In the final loss to the Pacers, Anthony’s twenty point first half was off-set by Brooklyn’s Abraham Lincoln High School product Lance Stephenson’s sixteen points and eight rebounds (on his way to 25 and ten). Stevenson brought a special intensity that was obvious from his wildly focused eyes to his pounding style, as befits a four year state champion in New York and the highest scorer in New York State history.

Anthony had been carrying the team by himself but could not keep pace; he labored mightily to try to ignite a sputtering offense. In Game Five, when he somehow led the Knick offense briefly back into a high enough gear to catch up, you could see him having to struggle extra hard.

In Game Six, the effort seemed to be all there again but it just wasn't happening. Then, in a sudden turnaround by his cold-shooting team-mates, four threes in 100 seconds (the first three by Shumpert) turned a budding 72-60 rout into a 72-72 tie. The Knicks led 92-90 when Anthony attacked the rim, but was met there by Indiana’s massive center Roy Hibbert, who spectacularly rejected the shot, and took the life out of New York’s comeback, igniting a 9-0 Pacer run. Carmelo, exhausted, was futile thereafter: frustration, an ankle turn, three fourth-quarter turnovers. Out: 106-99.[3]

Ironically, just a day before they were eliminated, in the process of clearing out miscellaneous papers over-crowding my desk, I came across a poem I had written in 2010 entitled “Death and the Knicks.” It was not about playoff elimination; it was a dirge prompted by the death of 1950’s Knick guard Dick McGuire.
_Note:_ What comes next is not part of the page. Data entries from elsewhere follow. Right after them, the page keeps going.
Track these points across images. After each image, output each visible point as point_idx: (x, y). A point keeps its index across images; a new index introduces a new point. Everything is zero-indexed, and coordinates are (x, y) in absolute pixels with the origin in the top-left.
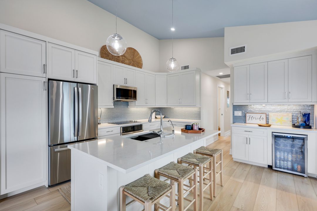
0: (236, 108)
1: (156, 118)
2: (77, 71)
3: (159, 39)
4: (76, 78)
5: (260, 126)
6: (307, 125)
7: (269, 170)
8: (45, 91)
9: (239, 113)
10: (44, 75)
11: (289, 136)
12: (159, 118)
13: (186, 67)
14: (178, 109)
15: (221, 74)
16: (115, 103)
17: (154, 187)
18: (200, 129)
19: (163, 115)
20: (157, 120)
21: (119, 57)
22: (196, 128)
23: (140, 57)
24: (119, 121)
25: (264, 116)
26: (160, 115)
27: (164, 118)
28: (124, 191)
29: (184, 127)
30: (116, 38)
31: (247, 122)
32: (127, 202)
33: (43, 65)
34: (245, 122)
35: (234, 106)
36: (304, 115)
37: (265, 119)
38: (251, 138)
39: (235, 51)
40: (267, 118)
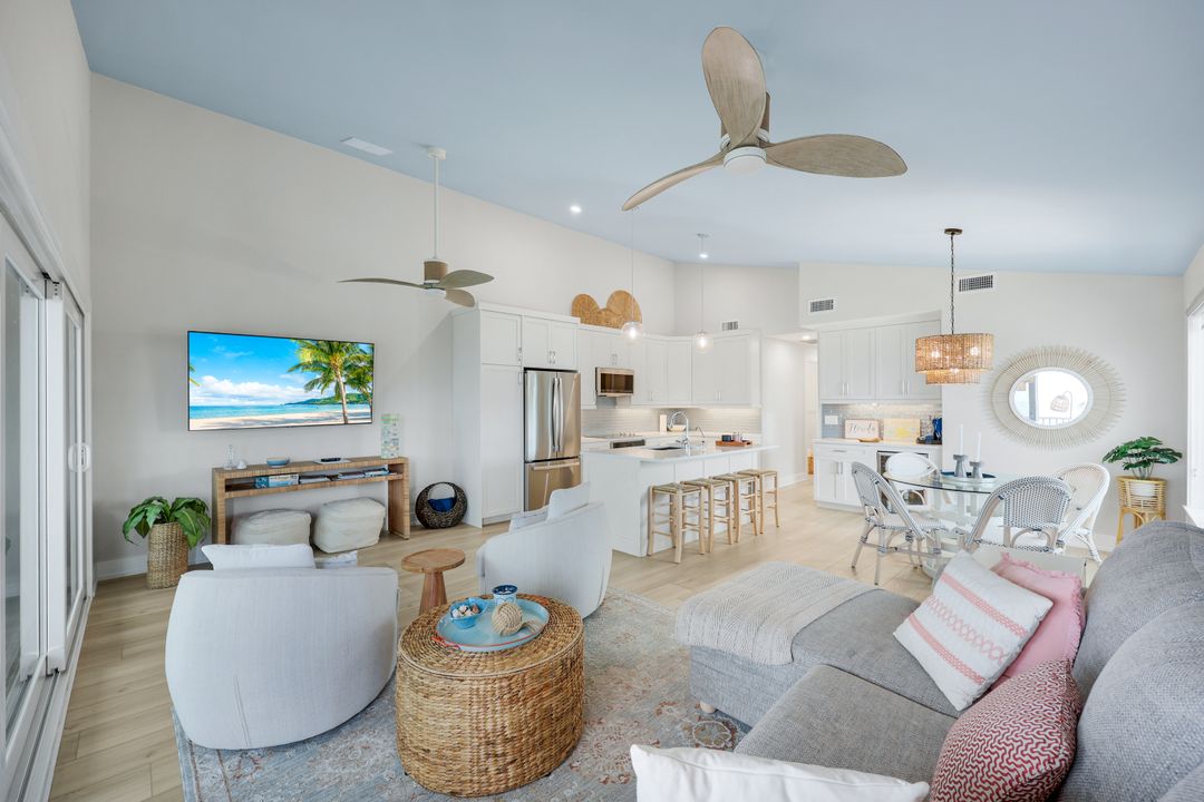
0: (827, 409)
1: (668, 430)
2: (554, 353)
3: (675, 263)
5: (863, 441)
6: (936, 440)
8: (520, 386)
9: (832, 420)
10: (519, 362)
12: (675, 431)
13: (733, 326)
15: (806, 337)
16: (598, 400)
18: (744, 441)
20: (671, 433)
21: (600, 313)
22: (738, 440)
23: (637, 307)
25: (875, 424)
26: (677, 424)
29: (720, 439)
31: (846, 436)
33: (517, 349)
34: (843, 437)
35: (824, 406)
36: (934, 421)
37: (877, 429)
38: (845, 464)
39: (817, 307)
40: (881, 429)
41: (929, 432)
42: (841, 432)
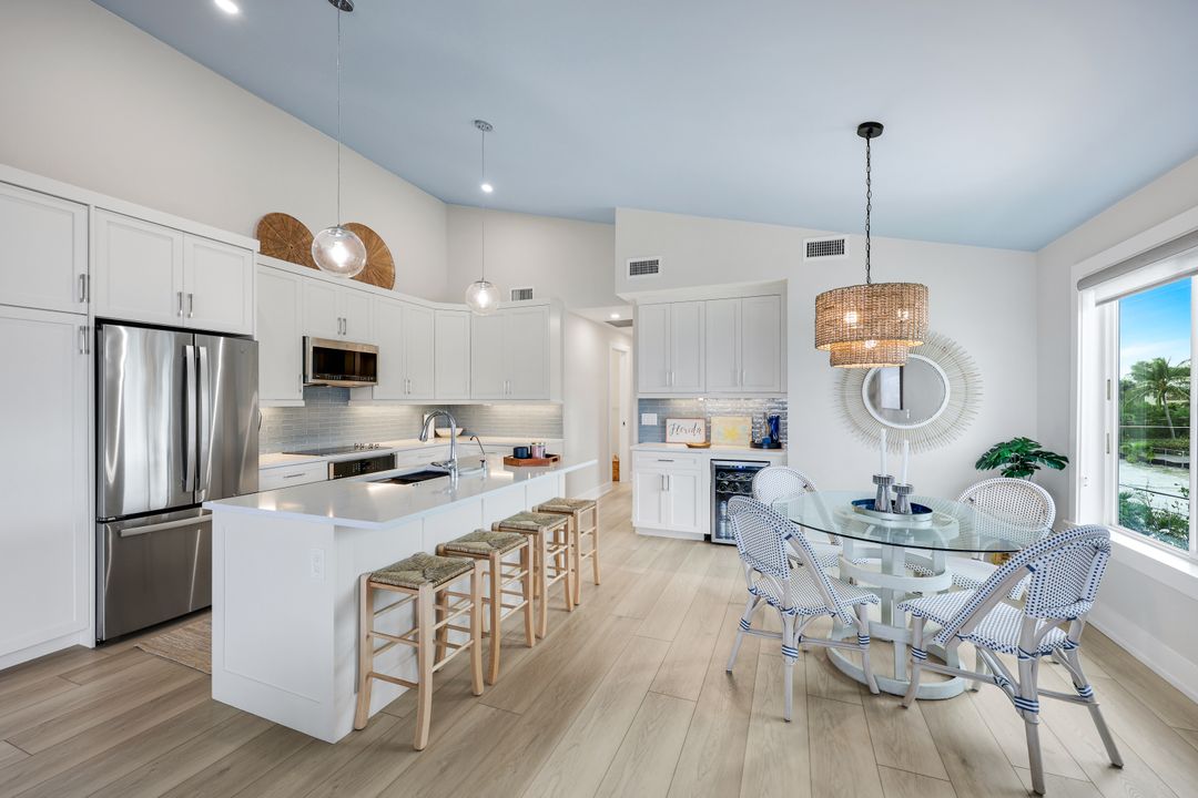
0: (645, 405)
1: (436, 435)
2: (191, 296)
3: (447, 203)
4: (186, 319)
5: (690, 446)
6: (774, 443)
7: (704, 546)
8: (84, 355)
9: (651, 419)
10: (83, 307)
11: (741, 465)
12: (445, 437)
13: (525, 294)
14: (504, 410)
15: (615, 317)
16: (309, 391)
17: (438, 569)
18: (548, 456)
19: (457, 427)
20: (440, 441)
22: (538, 454)
23: (388, 254)
24: (319, 446)
25: (701, 424)
26: (449, 426)
27: (461, 434)
28: (369, 581)
29: (510, 453)
30: (337, 235)
31: (668, 440)
32: (377, 608)
33: (77, 277)
34: (664, 441)
35: (640, 400)
36: (770, 420)
37: (703, 432)
38: (671, 477)
39: (638, 268)
40: (708, 430)
41: (764, 433)
42: (661, 434)
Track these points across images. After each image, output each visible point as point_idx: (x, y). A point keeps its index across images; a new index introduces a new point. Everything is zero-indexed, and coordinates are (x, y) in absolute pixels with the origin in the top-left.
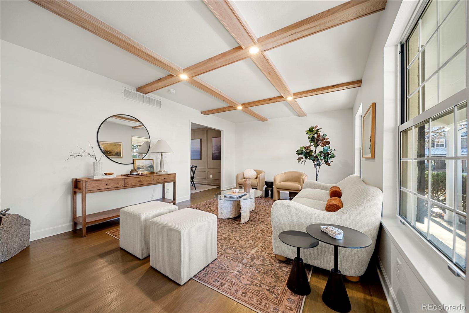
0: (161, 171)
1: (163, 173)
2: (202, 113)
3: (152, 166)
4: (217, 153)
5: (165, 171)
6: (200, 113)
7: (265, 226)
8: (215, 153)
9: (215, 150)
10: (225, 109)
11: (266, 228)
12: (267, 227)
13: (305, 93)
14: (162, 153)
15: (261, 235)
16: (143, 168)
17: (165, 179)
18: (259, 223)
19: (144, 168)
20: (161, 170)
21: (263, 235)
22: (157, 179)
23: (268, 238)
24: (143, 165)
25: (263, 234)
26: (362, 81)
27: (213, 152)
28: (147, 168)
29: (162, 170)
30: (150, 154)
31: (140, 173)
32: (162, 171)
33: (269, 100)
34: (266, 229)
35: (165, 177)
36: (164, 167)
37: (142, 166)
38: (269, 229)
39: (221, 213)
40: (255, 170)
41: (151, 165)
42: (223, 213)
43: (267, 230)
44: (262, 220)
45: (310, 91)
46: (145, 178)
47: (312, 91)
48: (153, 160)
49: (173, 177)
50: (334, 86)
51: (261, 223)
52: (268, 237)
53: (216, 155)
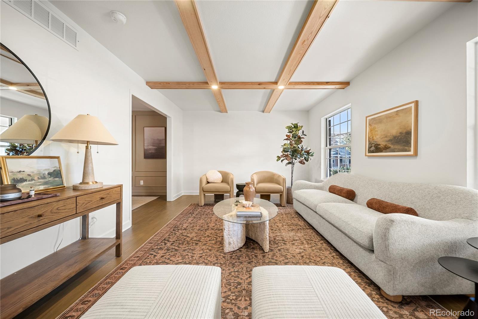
0: (87, 183)
1: (91, 186)
2: (148, 83)
3: (57, 174)
4: (152, 149)
5: (96, 182)
6: (145, 84)
8: (150, 149)
9: (148, 145)
10: (193, 84)
13: (300, 85)
14: (88, 142)
16: (32, 180)
17: (102, 198)
19: (36, 178)
20: (86, 181)
22: (86, 202)
24: (33, 172)
26: (350, 83)
27: (146, 148)
28: (44, 178)
29: (90, 180)
30: (49, 144)
31: (33, 193)
32: (91, 183)
33: (259, 84)
35: (102, 196)
36: (93, 173)
37: (29, 175)
39: (230, 243)
40: (219, 171)
41: (54, 171)
42: (232, 242)
45: (306, 84)
46: (54, 204)
47: (307, 84)
48: (58, 158)
49: (118, 194)
50: (327, 83)
53: (150, 152)
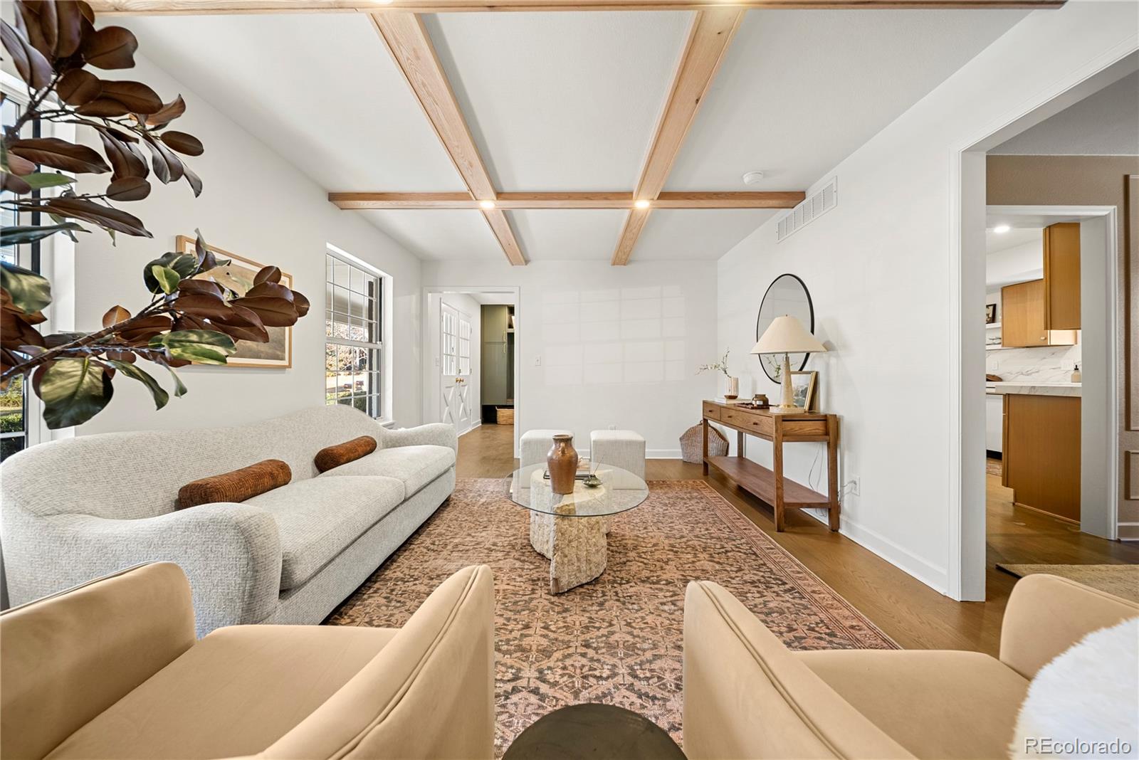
7: (480, 540)
11: (476, 534)
12: (473, 537)
15: (481, 520)
18: (500, 544)
21: (477, 520)
23: (466, 518)
25: (478, 523)
34: (475, 532)
38: (469, 535)
43: (472, 530)
44: (493, 554)
51: (493, 545)
52: (467, 520)
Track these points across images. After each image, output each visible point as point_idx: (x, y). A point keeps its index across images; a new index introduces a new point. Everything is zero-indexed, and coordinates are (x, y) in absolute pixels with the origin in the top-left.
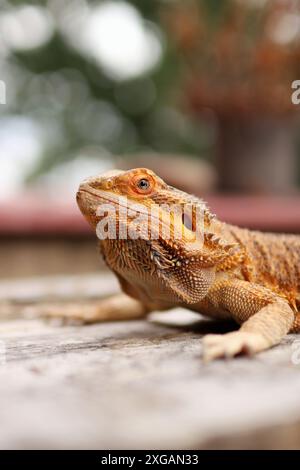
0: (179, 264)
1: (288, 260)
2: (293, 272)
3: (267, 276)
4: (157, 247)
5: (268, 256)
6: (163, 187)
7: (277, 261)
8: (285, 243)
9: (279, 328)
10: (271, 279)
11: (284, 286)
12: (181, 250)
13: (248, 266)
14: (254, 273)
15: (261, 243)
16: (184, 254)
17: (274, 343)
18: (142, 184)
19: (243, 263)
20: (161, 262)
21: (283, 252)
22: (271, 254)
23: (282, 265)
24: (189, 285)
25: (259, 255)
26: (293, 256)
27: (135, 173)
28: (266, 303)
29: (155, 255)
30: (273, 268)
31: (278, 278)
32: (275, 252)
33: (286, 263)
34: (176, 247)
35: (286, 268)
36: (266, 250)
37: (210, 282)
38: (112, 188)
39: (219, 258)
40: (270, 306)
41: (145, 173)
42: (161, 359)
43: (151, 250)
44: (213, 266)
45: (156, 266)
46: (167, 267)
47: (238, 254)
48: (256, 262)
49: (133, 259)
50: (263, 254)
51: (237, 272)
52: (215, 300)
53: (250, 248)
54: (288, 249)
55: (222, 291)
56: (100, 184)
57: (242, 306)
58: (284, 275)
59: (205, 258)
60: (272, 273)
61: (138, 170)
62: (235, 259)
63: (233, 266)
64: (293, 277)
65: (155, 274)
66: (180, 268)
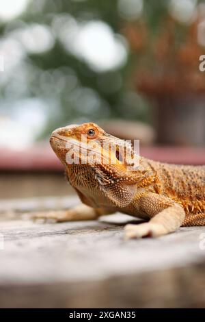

It brought back memories of the lovable but less than championship caliber Knicks that I grew up watching at the old Garden.

The 2013 Knicks have now died as well. They will not soon again be significant, despite their wildly exciting run. This was their best chance, in an increasingly powerful Eastern Conference, where several stars (Derrick Rose, Danny Granger, Rajon Rondo) of already contending teams are expected back from injuries. The Knicks can only contend if Shumpert, only 23 now, quickly blossoms into a star.[4] No-one else on the roster has much of what everyone now calls “upside.”

Though we come to praise Anthony, we must bury him as well. Going forward, as people like to say, it appears to be LeBron’s league now, but NBA eras overlap. Was there a Duncan era? If so, is it over? This is Tim’s seventeenth year, yielding four titles, though never two in a row.

LeBron’s first trip to the Finals, for Cleveland in 2007, was thwarted by the Spurs in just four games. They may meet again in June. Closure, along with poetic justice, would so demand. But were the decision to be made on the basis of poetry alone, Carmelo would be there too.


Notes

1 A perfect example of LeBron’s genius came in Game One against Indiana: down one point with 2.2 seconds remaining, the shot James got for himself was a point blank lay-up.

2 I’m reminded of Tim Hardaway’s misconception that unselfishness meant working to boost one’s assists per game average.

3 Anthony’s 35 in three quarters, with only four in the fourth quarter, recalled Roger Brown’s 1960 39 point game for Wingate against Boys High with Connie Hawkins.

4 Looking like he stepped out of the '50s to sing lead for The Platters, he certainly has the requisite bearing and charisma.